TJX Companies reported Q2 FY2026 net sales of approximately $14 billion, with US comparable sales growing in the mid single digits and the international businesses continuing to deliver solid results. The quarter reinforced the durability of the off-price model and the structural advantages of TJX's buying office, which is the largest and most experienced in the apparel and home off-price segment.
The off-price model in 2025. Off-price retail thrives on three things: an opportunistic buying capability that takes advantage of branded inventory imbalances, a flexible merchandising model that adapts to what is available rather than committing to long lead time orders, and a treasure hunt shopper experience that creates urgency and basket building. TJX has built all three to a degree no competitor matches at scale. The result is consistent comp performance through retail cycles, regardless of whether the broader apparel category is growing or contracting.
| Net sales | ~$14 billion |
| Comparable sales growth | ~5 percent |
| Marmaxx (TJ Maxx and Marshalls) comp growth | mid single digits |
| HomeGoods comp growth | mid single digits |
| TJX Canada comp growth | mid single digits |
| TJX International (Europe and Australia) comp growth | mid single digits |
| Operating margin | ~11 percent |
What the buying office advantage means in practice.

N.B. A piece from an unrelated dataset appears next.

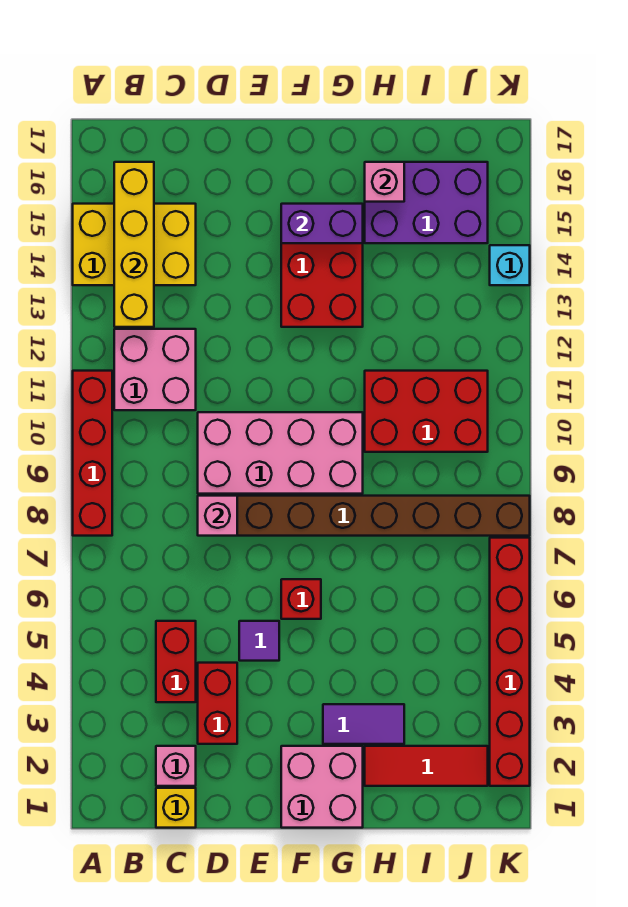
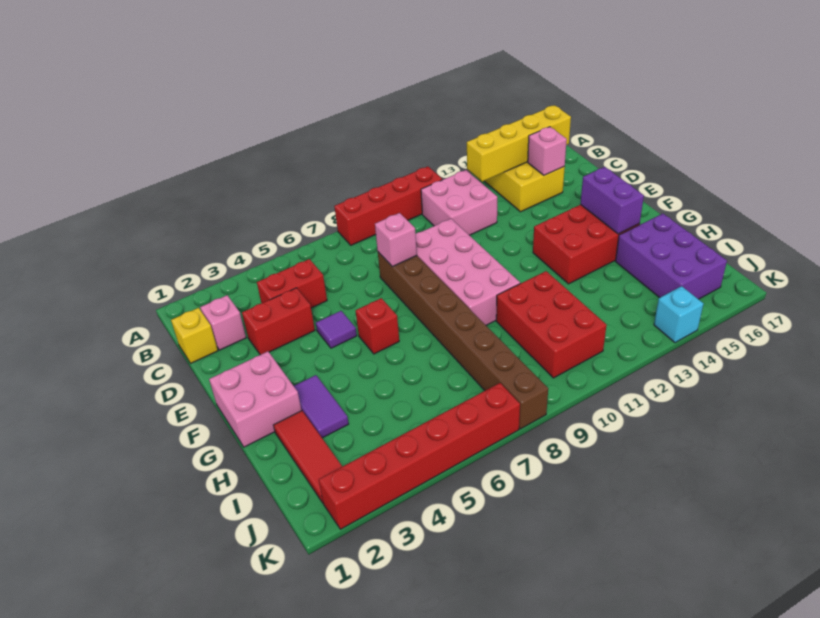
pink brick H16 level 2 -> pink brick C15 level 2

TJX's buying office is large enough and experienced enough to take inventory positions that smaller competitors cannot. The buying team works through long established relationships with thousands of brands and manufacturers, with the capability to take large positions on excess inventory, packed away merchandise, and specialty manufacturing runs. The buying office advantage is reinforced by TJX's flexible supply chain and the company's willingness to take inventory across an unusually wide assortment.
The vendor implications for brands. For premium and mid-tier branded apparel and home goods, the off-price channel through TJX is a meaningful inventory clearance and excess inventory monetization channel. Brands that develop a thoughtful off-price strategy can monetize seasonal end of life inventory at acceptable margin while protecting the full price channel. Brands that ignore or mis-manage the off-price channel often discover their inventory being sold through grey market channels at worse outcomes for brand positioning.
HomeGoods as the home goods channel story. HomeGoods continues to be the strongest performer in the TJX portfolio in select periods, with the off-price model translating particularly well to home goods where shoppers are willing to substitute across brands based on aesthetic fit rather than brand loyalty. For home goods manufacturers, HomeGoods is a meaningful incremental channel that requires lower formal program commitment than mass channel placement.
The international footprint. TJX International continues to grow, with the European business (T.K. Maxx, HomeSense) and the Australian business (TK Maxx Australia) adding meaningful incremental scale. The international expansion validates the durability of the off-price model across geographies and consumer behaviors, which has implications for brands considering parallel off-price strategies in multiple markets.
MOART perspective. TJX Q2 FY2026 is the cleanest off-price retail read in the channel. The structural advantages are durable, the operational execution is consistent, and the international footprint is growing. For brands managing North American distribution strategy, the TJX off-price channel deserves a thoughtful position in the inventory management and brand protection plan, not a reactive position when excess inventory becomes a problem.